Both Jewish and government leaders had to make clear that the fire was an act of antisemitism and it became a matter of debate as to whether it constituted “terrorism”. “Whatever we label it, it is an absolute outrage,” said senior federal minister Murray Watt, as quoted in The Guardian. “It should never have happened and the people responsible have got to be hunted down and pay a price for this.”

But it did happen. So did this: Australia’s one-time brother and sister colonists in Canada last week endured an hour-long anti-Israel demonstration inside the lobby of the Confederation Building in Ottawa, which houses offices of many Members of Parliament.

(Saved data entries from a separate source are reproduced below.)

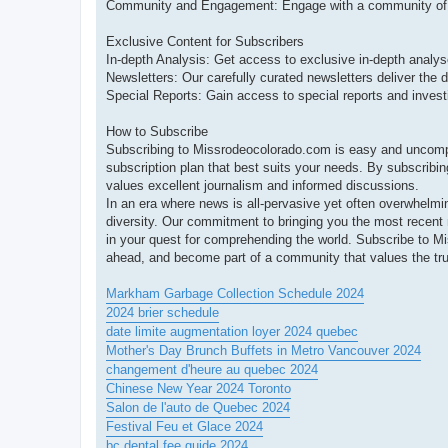
Community and Engagement: Engage with a community of lik
Exclusive Content for Subscribers
In-depth Analysis: Get access to exclusive in-depth analyse
Newsletters: Our carefully curated newsletters deliver the d
Special Reports: Gain access to special reports and investi
How to Subscribe
Subscribing to Missrodeocolorado.com is easy and uncompli
subscription plan that best suits your needs. By subscribin
values excellent journalism and informed discussions.
In an era where news is all-pervasive yet often overwhelmi
diversity. Our commitment to bringing you the most recen
in your quest for comprehending the world. Subscribe to 
ahead, and become part of a community that values the tru
Markham Garbage Collection Schedule 2024
2024 brier schedule
date limite augmentation loyer 2024 quebec
Mother's Day Brunch Buffets in Metro Vancouver 2024
changement d'heure au quebec 2024
Chinese New Year 2024 Toronto
Salon de l'auto de Quebec 2024
Festival Feu et Glace 2024
bc dental fee guide 2024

Demanding an embargo of arms to Israel, protesters were generous enough to allow the MP’s to pass through the clogged room, but the MPs would need to hear their demands first, according to CBC News.

Maybe that is why 14 protesters intercepted by Parliamentary Protective Services were released after being cited for trespassing. Surely Canada has stronger laws to apply to an incident that detains visitors, creates a captive audience, produces a disturbance and potentially delays paramedics and rescue crews in case of an emergency.

Can a trespassing charge be sufficient to deter future building occupations? The protest participants must be running scared now.

And in their former mother country, Israeli writer Alon Penzel – as a one-man captive audience – learned that Oct. 7 was just one incident and that parts of Israel were illegally occupied since 1948. At least, a security officer at Luton Airport in northwest London educated Penzel of this so-called history as the author was held there for an hour on allegedly trumped-up accusations of staging a pro-Israel protest.

UK Lawyers for Israel last week claimed that the security officer harassed and abused Penzel after forcing him “to be falsely detained for over an hour, in public, by a group of security officers, while they cross examined him and investigated (footage) to see if he had been in a protest.”

The airport likely violated the Equality Act 2010 by “creating an intimidating, hostile, degrading, humiliating or offensive environment for him,” UKLFI said in a news release. It also asked the airport to punish the officer.

While Penzel was detained, the UKLFI stated, the officer “said October 7 was ‘only one incident out of many since 1948,’ implying that Israel was to blame for the massacre on 7 October.” He then “told him there had been illegal occupation since 1948, implying that Israel did not have a right to exist at all.”

Penzel was just leaving England after promoting his new book, “Testimonies without Boundaries: Israel October 7th 2023,” which includes first-hand accounts from Nova Festival survivors and medical and rescue volunteers. Perhaps the security officer had an excuse, however weak, for detaining Penzel, but he abused his authority when he lectured Penzel about Israeli history, correct or not.

It sounded like the brainwashing scenes in “The Manchurian Candidate.